You made a good start in the State of the Union address, I would tell him. In that speech, you began to reclaim the mantle of the permanent outsider.
First, you distanced yourself from the Democratic orthodoxy. You embraced some traditional Democratic policies, but also other policies that play well with independents: a spending freeze that excluded defense, nuclear power, offshore drilling, the elimination of a capital gains tax on small business, a fiscal commission, free trade deals and earmark reform.
Second, you distanced yourself from the old debates. You sidestepped the big-government-versus-small-government question. Instead of doing the liberal-people-versus-the-powerful shtick, you emphasized targeted tax cuts, deficit reduction and community bank subsidies.

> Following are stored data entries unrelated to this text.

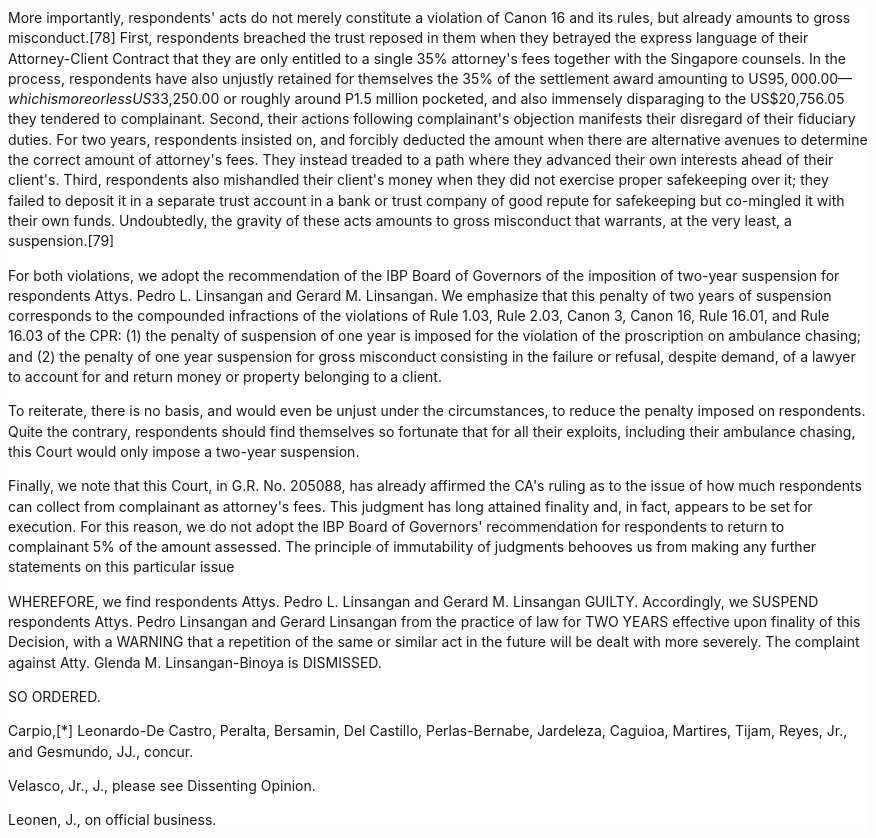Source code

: More importantly, respondents' acts do not merely constitute a violation of Canon 16 and its rules, but already amounts to gross misconduct.[78] First, respondents breached the trust reposed in them when they betrayed the express language of their Attorney-Client Contract that they are only entitled to a single 35% attorney's fees together with the Singapore counsels. In the process, respondents have also unjustly retained for themselves the 35% of the settlement award amounting to US$95,000.00—which is more or less US$33,250.00 or roughly around P1.5 million pocketed, and also immensely disparaging to the US$20,756.05 they tendered to complainant. Second, their actions following complainant's objection manifests their disregard of their fiduciary duties. For two years, respondents insisted on, and forcibly deducted the amount when there are alternative avenues to determine the correct amount of attorney's fees. They instead treaded to a path where they advanced their own interests ahead of their client's. Third, respondents also mishandled their client's money when they did not exercise proper safekeeping over it; they failed to deposit it in a separate trust account in a bank or trust company of good repute for safekeeping but co-mingled it with their own funds. Undoubtedly, the gravity of these acts amounts to gross misconduct that warrants, at the very least, a suspension.[79]

  

For both violations, we adopt the recommendation of the IBP Board of Governors of the imposition of two-year suspension for respondents Attys. Pedro L. Linsangan and Gerard M. Linsangan. We emphasize that this penalty of two years of suspension corresponds to the compounded infractions of the violations of Rule 1.03, Rule 2.03, Canon 3, Canon 16, Rule 16.01, and Rule 16.03 of the CPR: (1) the penalty of suspension of one year is imposed for the violation of the proscription on ambulance chasing; and (2) the penalty of one year suspension for gross misconduct consisting in the failure or refusal, despite demand, of a lawyer to account for and return money or property belonging to a client.

  

To reiterate, there is no basis, and would even be unjust under the circumstances, to reduce the penalty imposed on respondents. Quite the contrary, respondents should find themselves so fortunate that for all their exploits, including their ambulance chasing, this Court would only impose a two-year suspension.

  

Finally, we note that this Court, in G.R. No. 205088, has already affirmed the CA's ruling as to the issue of how much respondents can collect from complainant as attorney's fees. This judgment has long attained finality and, in fact, appears to be set for execution. For this reason, we do not adopt the IBP Board of Governors' recommendation for respondents to return to complainant 5% of the amount assessed. The principle of immutability of judgments behooves us from making any further statements on this particular issue

  

WHEREFORE, we find respondents Attys. Pedro L. Linsangan and Gerard M. Linsangan GUILTY. Accordingly, we SUSPEND respondents Attys. Pedro Linsangan and Gerard Linsangan from the practice of law for TWO YEARS effective upon finality of this Decision, with a WARNING that a repetition of the same or similar act in the future will be dealt with more severely. The complaint against Atty. Glenda M. Linsangan-Binoya is DISMISSED.

  

SO ORDERED.

  

Carpio,[*] Leonardo-De Castro, Peralta, Bersamin, Del Castillo, Perlas-Bernabe, Jardeleza, Caguioa, Martires, Tijam, Reyes, Jr., and Gesmundo, JJ., concur.

Velasco, Jr., J., please see Dissenting Opinion.

Leonen, J., on official business.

Third, you distanced yourself from Washington morality. At times the speech was like a vice principal's lecture to an unruly middle school classroom. You scolded Democrats and Republicans about excessive partisanship, pettiness and insider-dealing. You took a few steps toward recapturing your image as the last thoughtful reformer. Now you have to embrace that role with a vengeance.
If you get a deficit-reduction deal, you break through the polarized rigidities that encrust everything else. You wipe clean the special-interest barnacles that encrust the tax code. You force the country to accept common sacrifice. This is the issue that unlocks everything else.
If the setbacks of the last year haven't radicalized you about the sickness of our current political system, Mr. President, I don't know what will. Are you really content to spend the year lobbying for tiny tax credits for ineffective training programs?
He's out there - that saner Ross Perot. The country would be better off if it were you.